Caroline reaches the curb without slowing. Pete steps out of the doorway and begins to sprint down the sidewalk, but she has the angle. She gets her arms around his waist and is dragged a few steps as Pete tries to run. He smells like cat piss and onions. He twists and punches at her the way he punched the girl; Caroline feels a weak blow glance off her head, and she slides off his waist and down his legs. He tries to run again, but she's got his ankles and Pete Decker crashes down on the sidewalk. He scurries a few feet with her holding his ankles before she can pull herself up and jump onto his back and crawl up, driving the ball of her kneecap between his shoulder blades. The air goes out of him, but he keeps trying to crawl forward. She grabs the scruff of his hair and pushes his face into the sidewalk. Pete continues to struggle, flailing with his arms and legs.
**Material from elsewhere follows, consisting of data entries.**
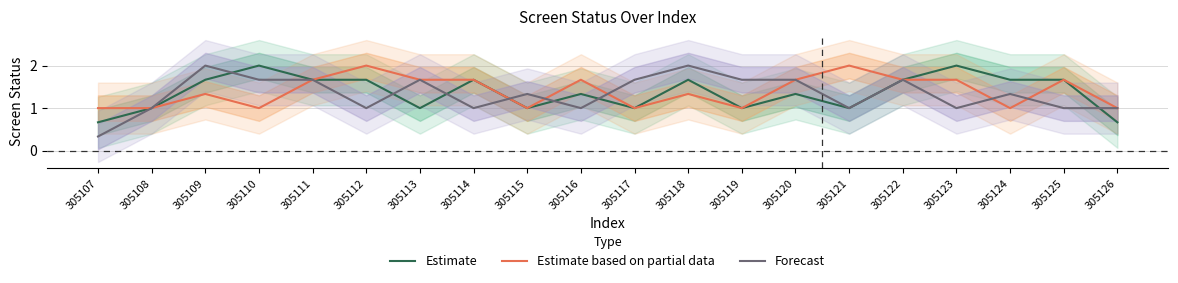

True or false: Forecast has more than 2 points higher than both neighbors.

True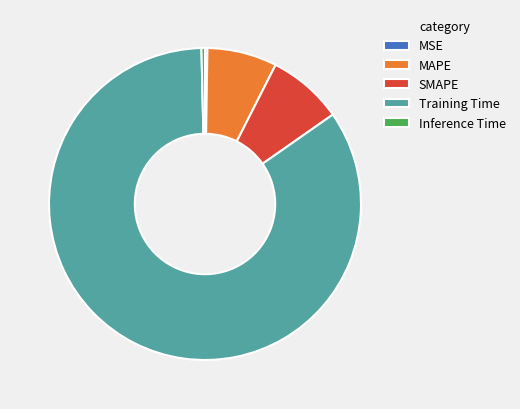

The Inference Time slice represents 9% of the pie. True or false?

False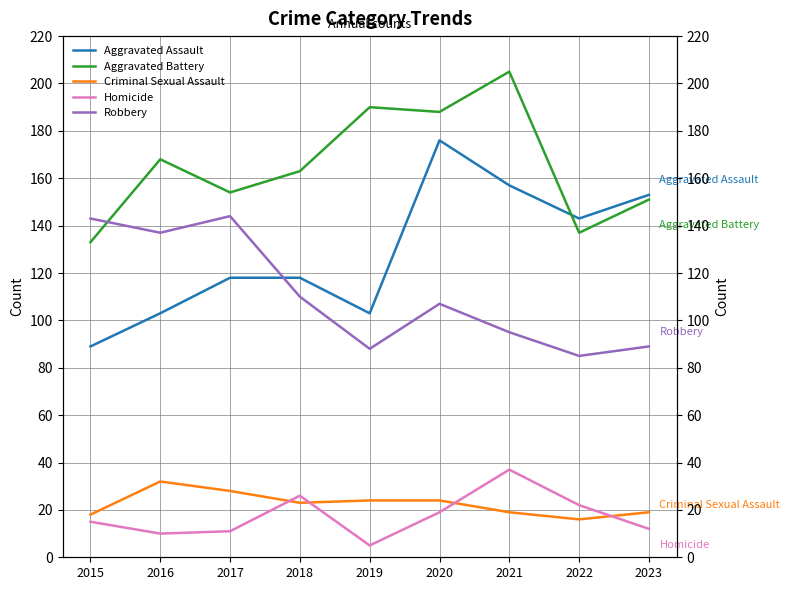

At which label does Aggravated Assault reach its minimum?

2015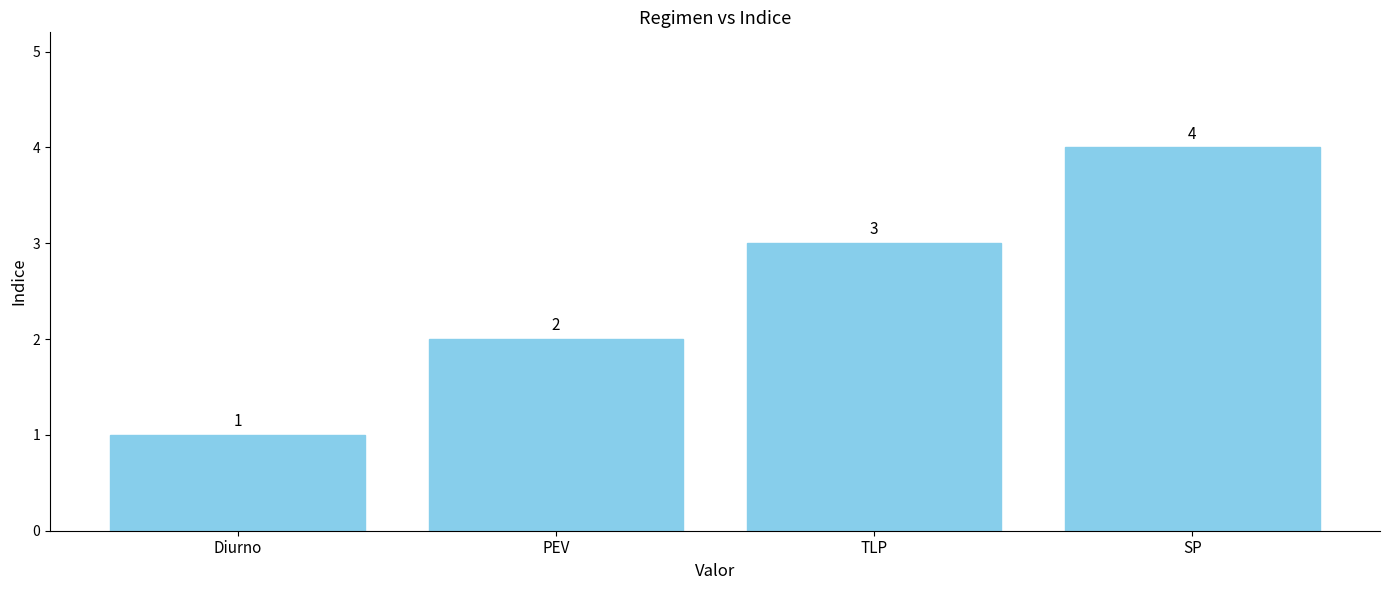

What position from the right is TLP?

2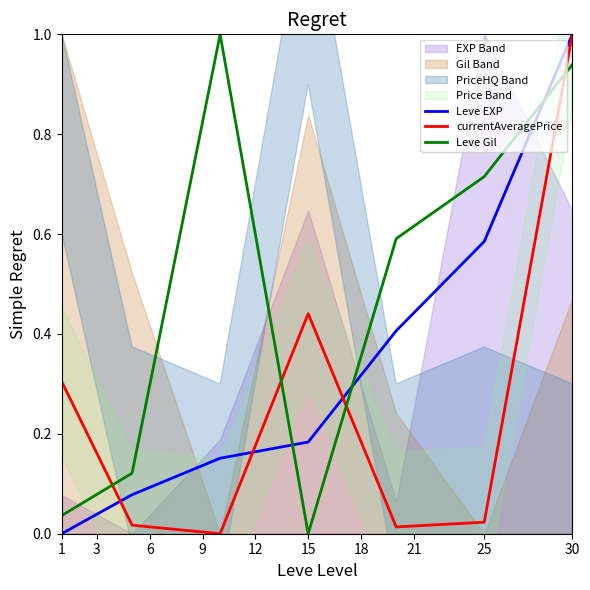

How many times do Leve Gil and Leve EXP cross each other?

3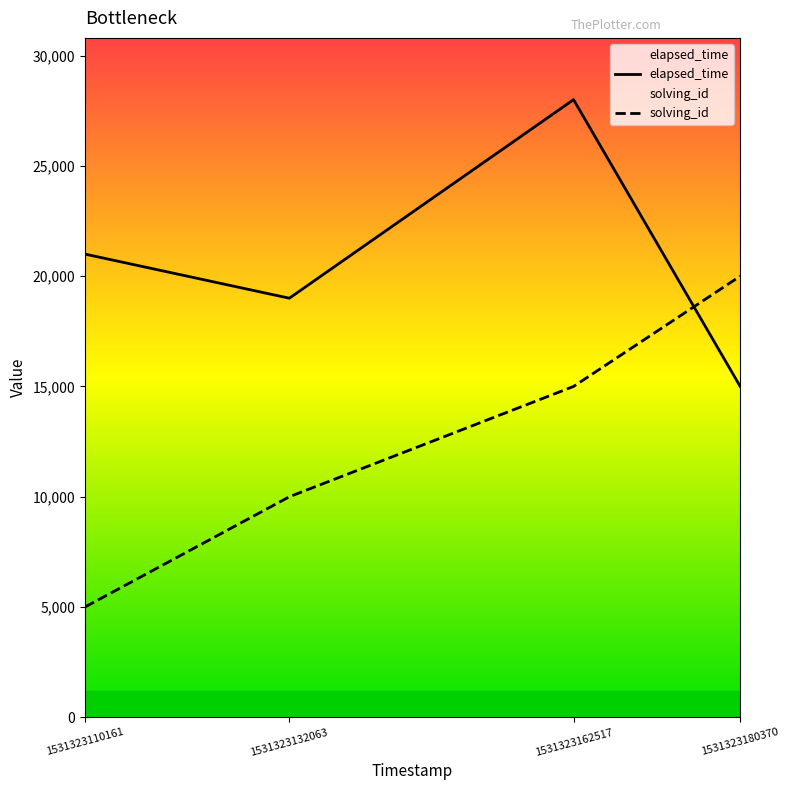

What is the maximum value shown in the chart?

28000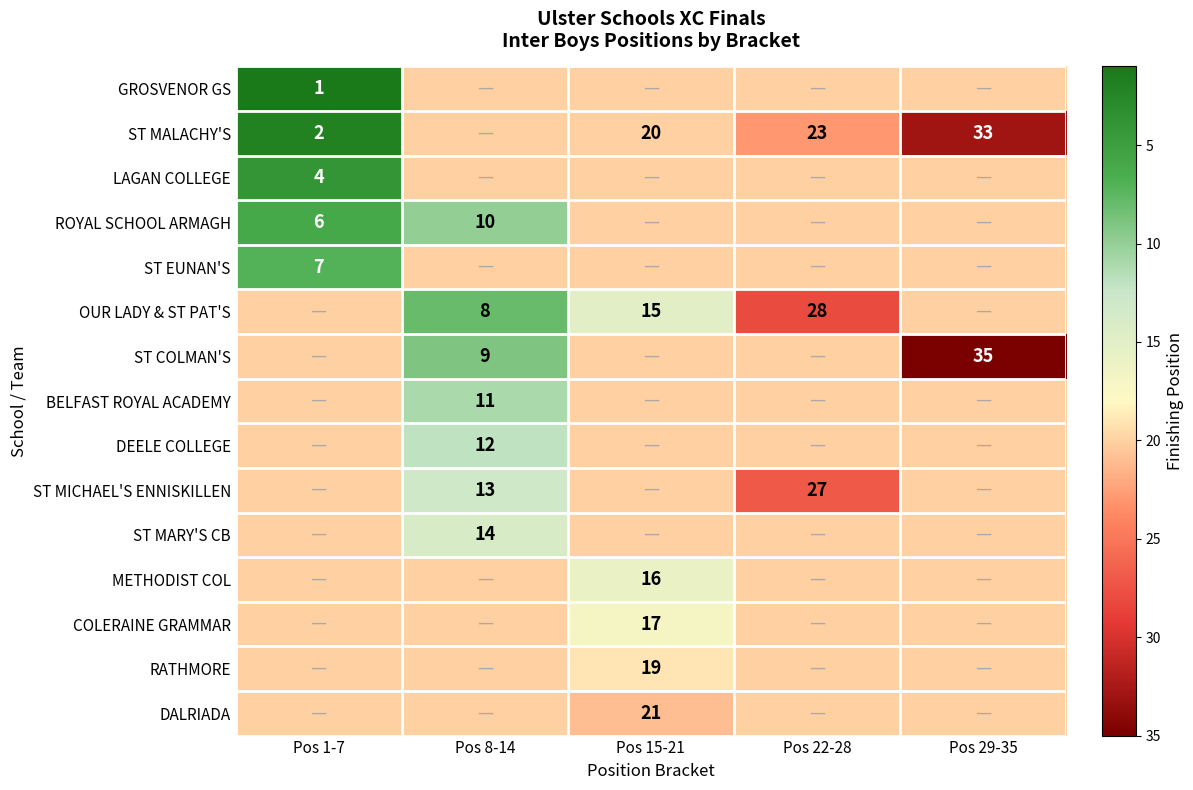

True or false: ST COLMAN'S has a value of 9 at Pos 8-14.

True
Caroline wonders what the hell is taking Dupree so long.
And it's not until she gets one of his wrists and cranks it, and Pete finally gives up and slumps down on the sidewalk, that she looks up and sees Dupree standing there like a civilian, like a fucking tourist next to the gawkers and the kids with the stolen stereo. They're all staring down at Pete Decker, whose face is jammed into the sidewalk and whose nose and lips are bleeding. And they all have the same look on their faces.
'Jesus, Caroline,' Dupree says. 'You need to get some sleep.'
5
The cold returns at night in Spokane, on just about every night in the winter, even nights like this, when the sun has lied about early spring. At dusk the air loosens, the pooled snow begins to freeze, and the grass shines like it's been sheeted with glass.